EXERCISE PROMPT: When a line in the records contains the string "source", copy that line.

PROVIDED DATA:
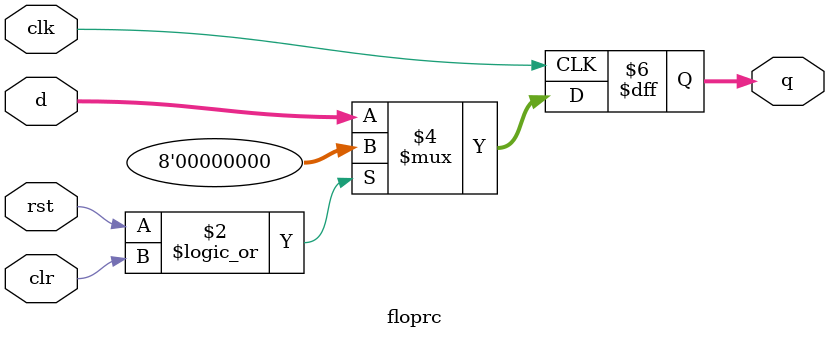
<source format=v>
`timescale 1ns / 1ps


module floprc #(parameter WIDTH = 8)(
input wire clk,rst,clr,
input wire[WIDTH-1:0] d,
output reg[WIDTH-1:0] q
    );
always @(posedge clk)
    if(rst || clr)
        q <= 0;
    else
        q <= d;


endmodule

</source>
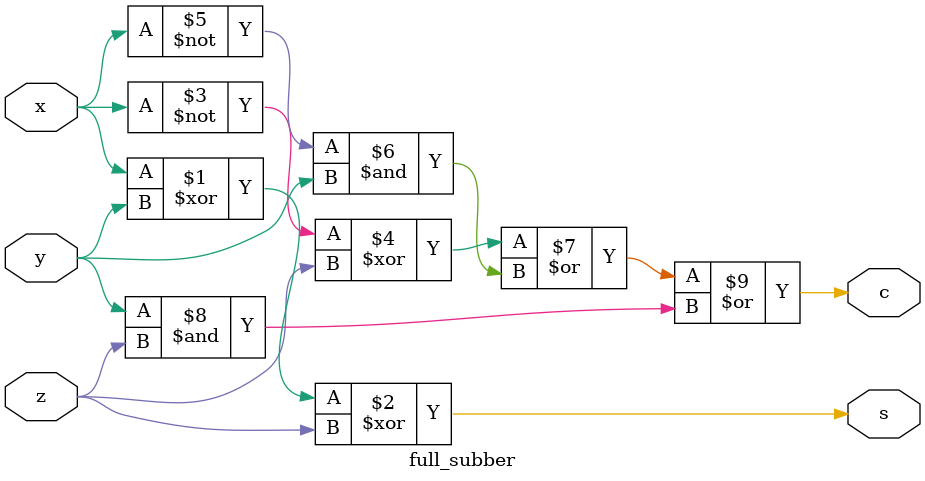
<source format=sv>
module full_subber(input x, y, z,
						output s, c);
						
		assign s = x ^ y ^ z;
		assign c =((~x) ^ z)|((~x) & y)|(y & z);
endmodule 
</source>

OUTPUT OF THE EXERCISE:
<source format=v>
</source>
<source format=sv>
</source>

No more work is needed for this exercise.